Monday, 31 October 2011

The Great Pumpkin

If you live, or have ever lived, in the United States, you'll probably have seen It's the Great Pumpkin, Charlie Brown, the Peanuts Halloween special, which features Linus waiting all night in a pumpkin patch for the fictitious Great Pumpkin (a kind Halloween version of Santa Claus) to appear.

Part of the humour is that the precocious Linus believes the Great Pumpkin will only rise from a "sincere" pumpkin patch. "Not a trace of hypocrisy as far as the eye can see", he tells Sally.

Well, what I wouldn't give for a sincere pumpkin patch now. Halloween has come and gone, so pumpkins will soon be scarce here in the UK. They only really setup them for jack o'lanterns anyway.

Which is an improvement in and of itself. My wife had to carve turnips when she was a kid.

The problem with the Halloween-orientated pumpkin market is that it only gives you about a month to cook all your pumpkin recipes. Do far I've done two.

On Friday night I chopped our pumpkin into wedges, measured out 200 grammes, and diced them for pumpkin risotto (Tom Kitchin recipe).

I wasn't nervous about this. Alison and I have made risotto millions of times. It's one of our favorite dishes, especially in cold weather. Our usual additions are prawn or (in Spring) asparagus.

However, I wasn't quite happy with the result. The first thing was the pumpkin itself. The recipe calls for sweating it in a pan, rather than roasting it. The texture gets nice and soft that way, but unroasted pumpkin is always a little on the bland side.

There was no garlic in the recipe either, only shallots. Obviously the flavouring of the dish was meant to be "subtle", but it's a fine line between subtle and bland if you're not a michelin-starred chef.

When tasting for seasoning, I kept finding it under-seasoned, even though I used a stock cube for the liquid. So I kept adding salt. But of course the final ingredient is 100 grammes of Parmesan cheese, to give it that unctuous texture, and Parmesan is quite salty too, so it ended up over-seasoned after all. (When we make risotto, we use creme fraiche, with just a handful of Parmesan for flavour.)

The recipe also called for the rice to be al dente, and mine was not, so I probably over-cooked it slightly as well, but Alison didn't mind, as she prefers risotto to have a softer, creamier texture.

There's a photo of the finished product included in this post. It's garnished with toasted pumpkin seeds. That's an art I have yet to master, but I think the problem is I don't watch them closely enough. They seem to blacken very quickly.

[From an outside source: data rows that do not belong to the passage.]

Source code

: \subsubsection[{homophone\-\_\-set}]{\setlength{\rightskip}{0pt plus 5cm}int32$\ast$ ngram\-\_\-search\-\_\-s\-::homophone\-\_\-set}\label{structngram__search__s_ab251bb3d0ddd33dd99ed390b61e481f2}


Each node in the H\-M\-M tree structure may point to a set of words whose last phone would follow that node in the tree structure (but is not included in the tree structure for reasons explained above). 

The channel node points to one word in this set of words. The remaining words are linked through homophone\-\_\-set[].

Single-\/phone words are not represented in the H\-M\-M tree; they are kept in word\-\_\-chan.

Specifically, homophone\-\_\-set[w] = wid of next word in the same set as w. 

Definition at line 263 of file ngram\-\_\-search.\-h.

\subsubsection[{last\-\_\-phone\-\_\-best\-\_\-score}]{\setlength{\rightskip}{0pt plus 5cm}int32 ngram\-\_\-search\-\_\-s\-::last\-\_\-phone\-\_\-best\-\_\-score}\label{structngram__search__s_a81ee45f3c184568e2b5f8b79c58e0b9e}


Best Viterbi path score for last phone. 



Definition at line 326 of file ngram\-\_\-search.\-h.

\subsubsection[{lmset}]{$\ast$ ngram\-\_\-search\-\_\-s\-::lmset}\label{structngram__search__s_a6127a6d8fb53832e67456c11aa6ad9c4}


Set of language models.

Anyway, my second pumpkin experiment was pumpkin gnocchi. I have never made gnocchi in my life. Oddly enough, I've never been inspired to make my own traditional potato gnocchi, and I'm still not. It's quite a faff, and you can buy decent gnocchi from anywhere. Similarly, I'm in no hurry to make my own spaghetti, linguini, etc.

But pumpkin gnocchi? I don't know where to buy that apart from at The Kitchin.

I decided to make a half recipe and freeze it to use on Thursday. The good news is that the pumpkin was roasted, so it has more flavour. The bad news is that I forgot to halve the eggs when I halved everything else, shop at first the dough was much too wet (probably didn't help that I didn't really know what gnocchi dough should look and feel like). I ended up having to add the original, unhalved amount of flour to get the consistency right, so I've probably ended up with gnocchi that only slightly tastes of pumpkin. At least it's orange.

We used the rest of our roast pumpkin for a pumpkin, goat's cheese, and cranberry salad (you can use butternut squash if pumpkin is unavailable). Apart from the pie later this month, that's it for pumpkin season.

So why am I so obsessed with pumpkin? Because it's one of those ingredients we take for granted, but comes from Mexico. The earliest evidence of pumpkin cultivation comes from prehistoric Mexico, though it seems it was the seeds they were primarily interested in.

When the Spanish first arrived in Mexico, they wrote about a green sauce made of pumpkin seeds called pipián, an Aztec speciality. This sauce is still called pipián, and I made version of it earlier this year (with chicken) as filling for tamales, using a recipe from Two Cooks and a Suitcase. It's delicious, but very rich, even with the tomatillos to cut through it. Pumpkin, along with tomatoes, potatoes, corn, chilies, chocolate, and vanilla, is one of the many ingredients the whole world takes for granted, but wouldn't be available without Central and South America, and the vast Empire that once ruled it. Oddly enough, another quintessential Mexican ingredient, cilantro (coriander) was introduced by the Spanish. Anyway, now I've got to source a can of cooked pumpkin for Thanksgiving, if the fucking Canadians haven't nicked it all.